*** THE DATA Section Begins ***
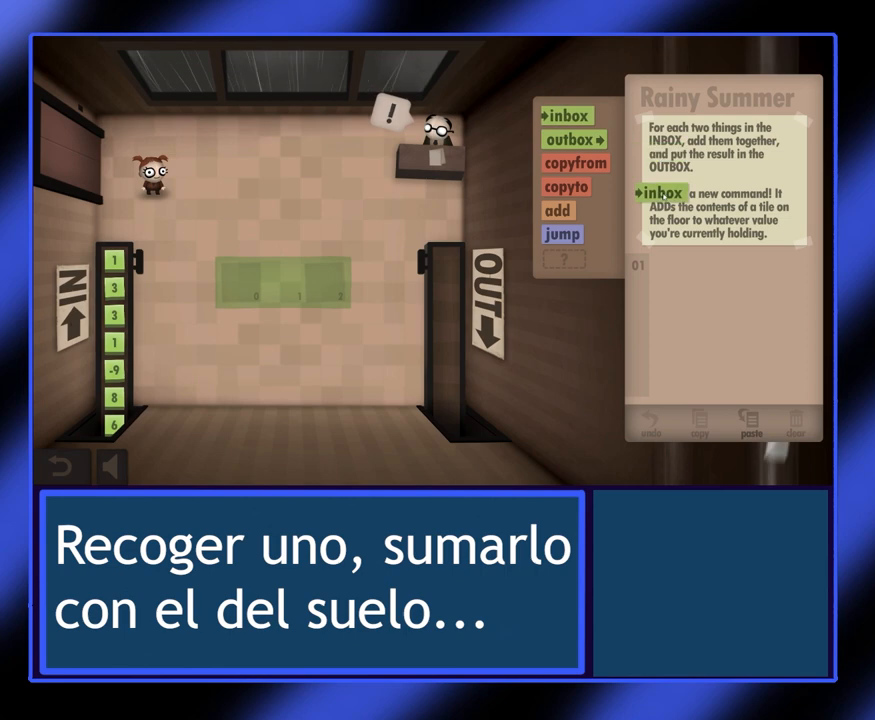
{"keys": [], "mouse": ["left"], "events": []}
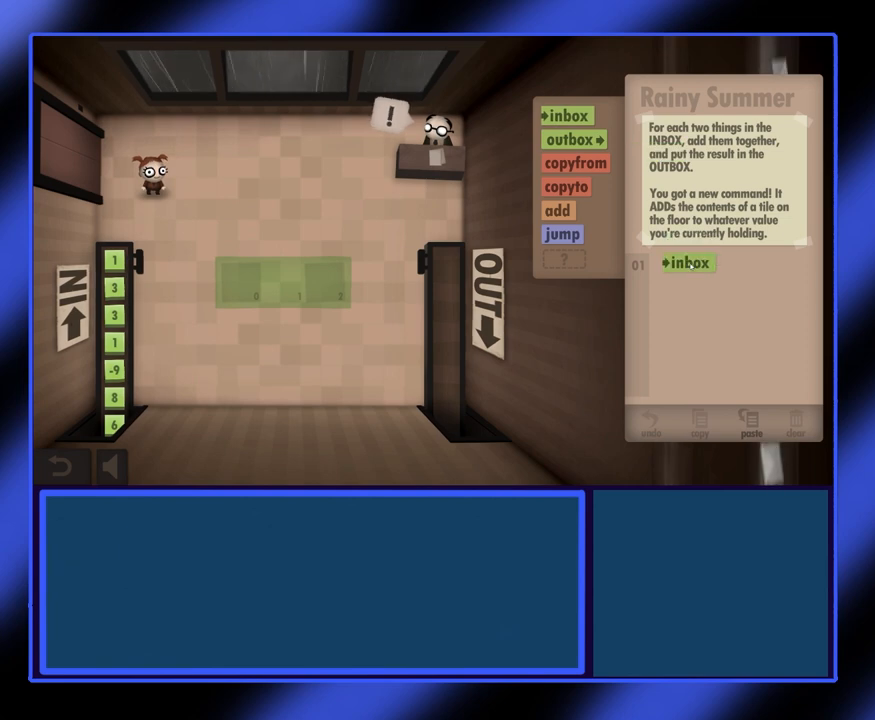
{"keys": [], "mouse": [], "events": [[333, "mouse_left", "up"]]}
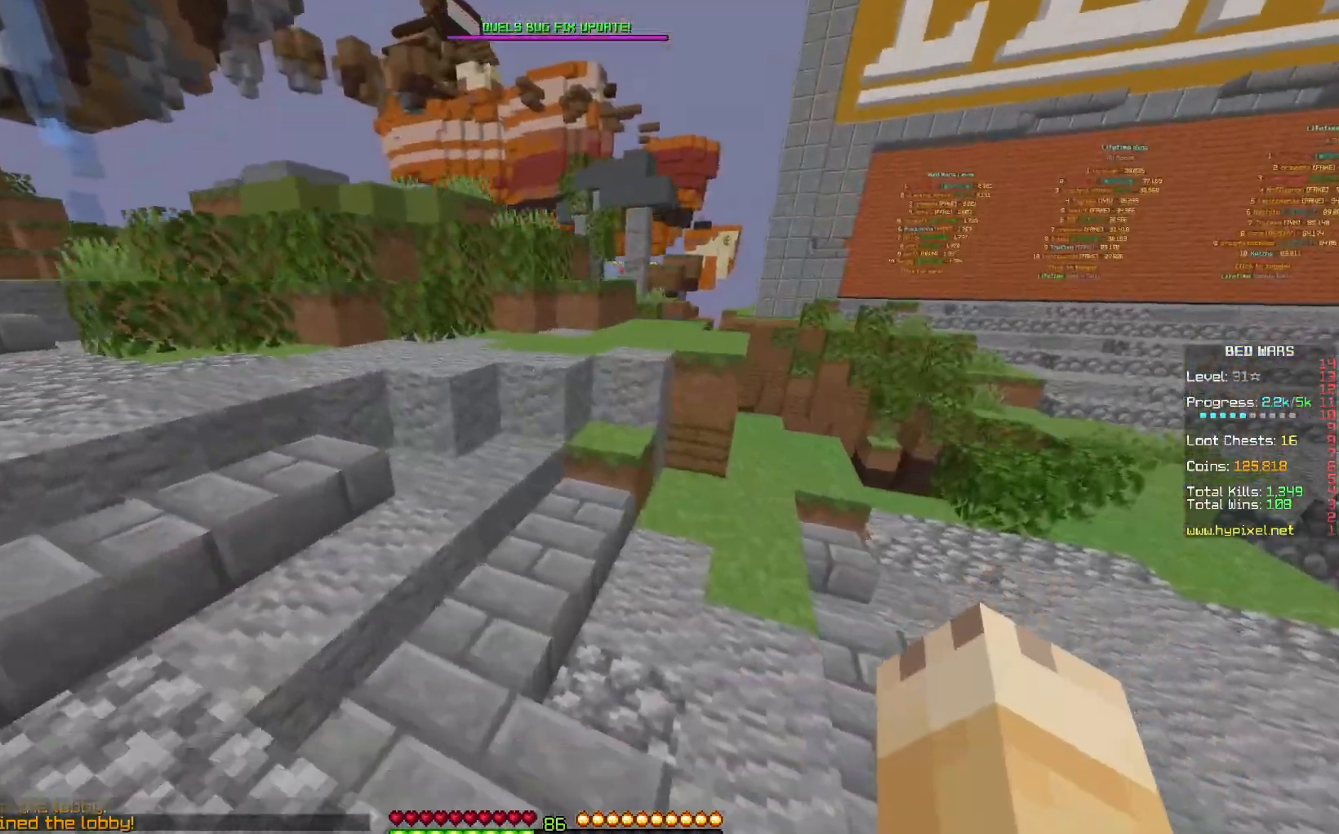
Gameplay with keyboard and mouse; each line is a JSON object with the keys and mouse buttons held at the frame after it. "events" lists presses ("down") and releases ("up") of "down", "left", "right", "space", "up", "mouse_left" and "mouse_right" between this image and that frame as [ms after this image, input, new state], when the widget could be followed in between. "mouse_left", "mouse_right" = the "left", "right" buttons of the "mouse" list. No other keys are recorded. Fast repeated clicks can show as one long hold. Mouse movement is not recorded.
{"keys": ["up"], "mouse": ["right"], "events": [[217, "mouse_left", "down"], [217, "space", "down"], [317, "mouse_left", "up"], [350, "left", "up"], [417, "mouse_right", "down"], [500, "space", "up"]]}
*** THE DATA Section Ends ***
*** THE DATA Section Begins ***
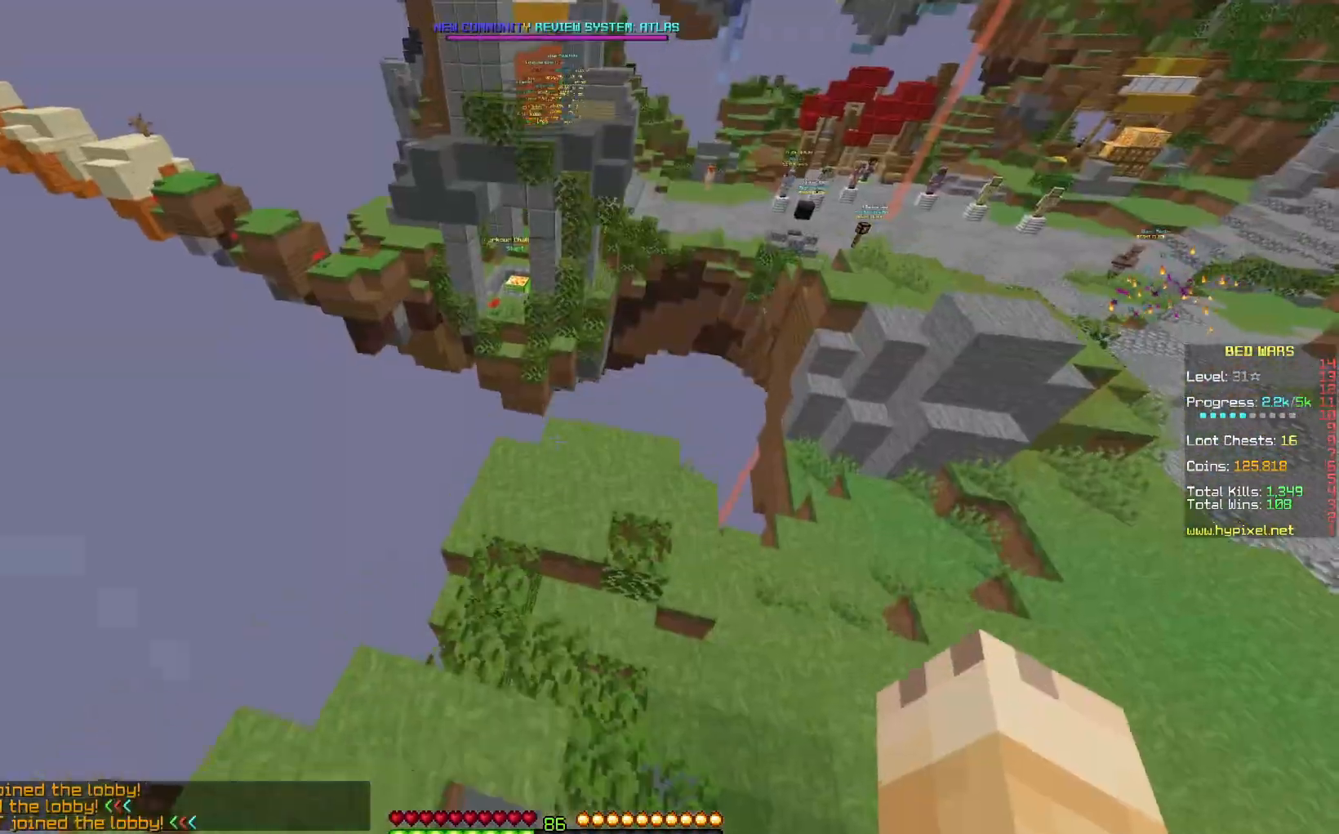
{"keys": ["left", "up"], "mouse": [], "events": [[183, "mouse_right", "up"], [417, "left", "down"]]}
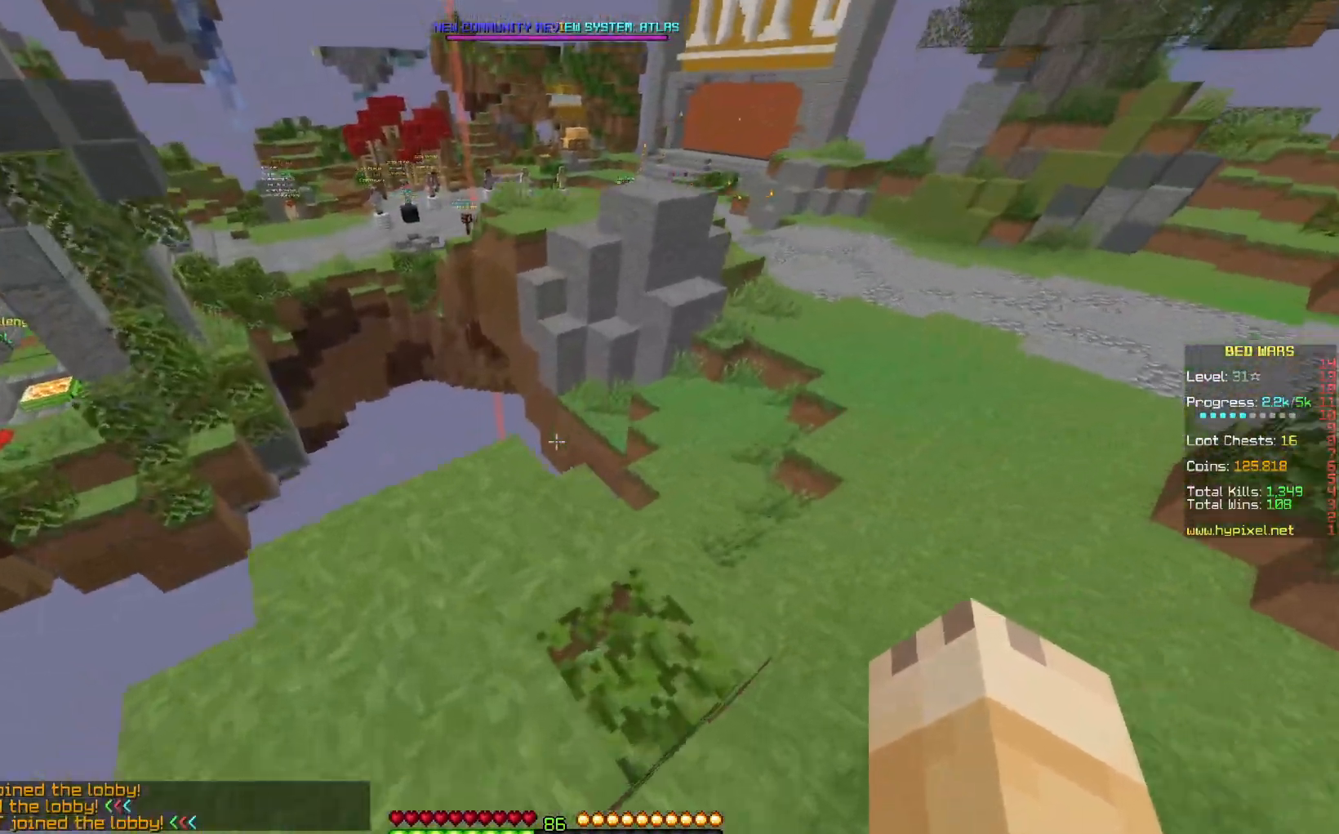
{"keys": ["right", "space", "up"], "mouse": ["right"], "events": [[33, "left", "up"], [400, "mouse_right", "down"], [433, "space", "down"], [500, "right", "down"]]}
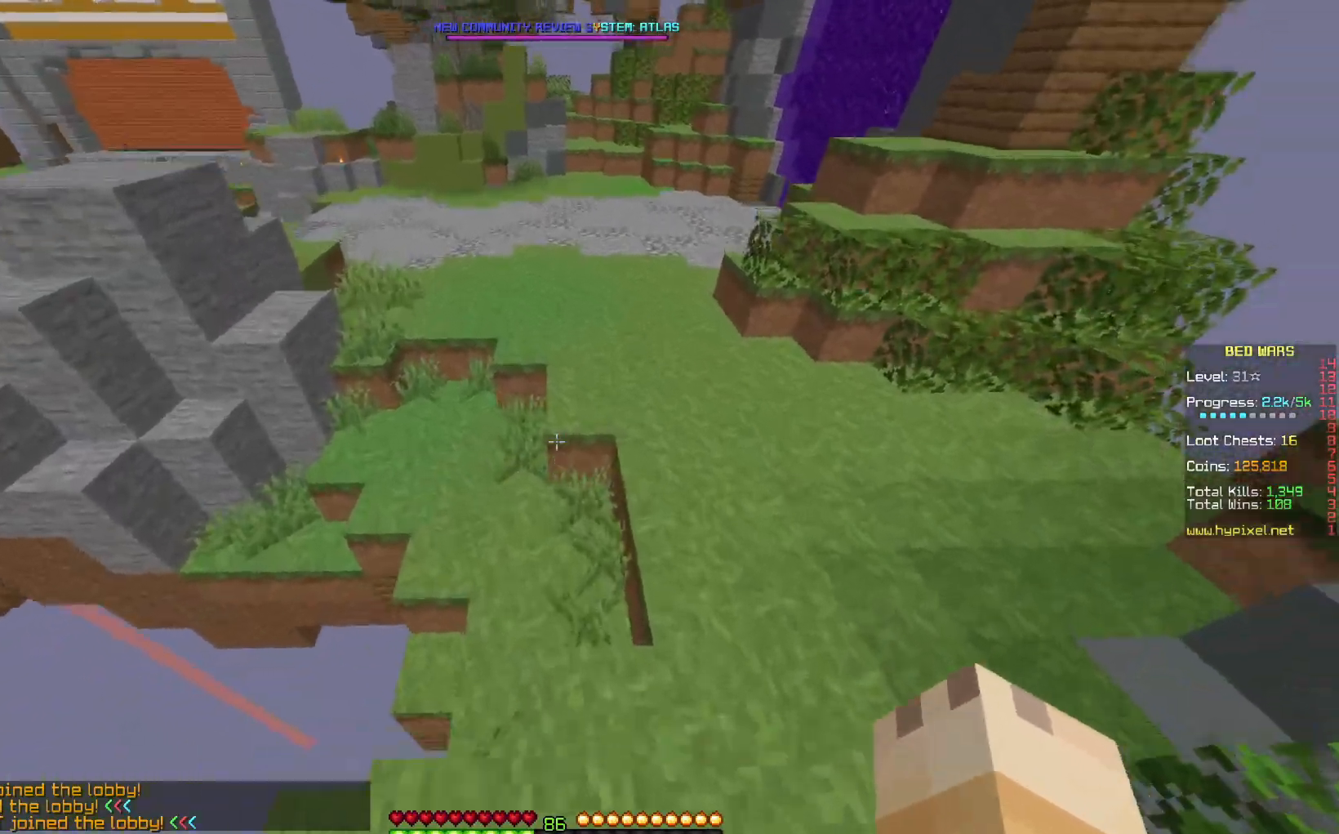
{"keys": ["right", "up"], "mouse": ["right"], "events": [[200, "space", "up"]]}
*** THE DATA Section Ends ***
TASK DESCRIPTION:
Say how many lines in the preceding material include the word "down", with no other words in the reply.

WRITTEN SOLUTION:
4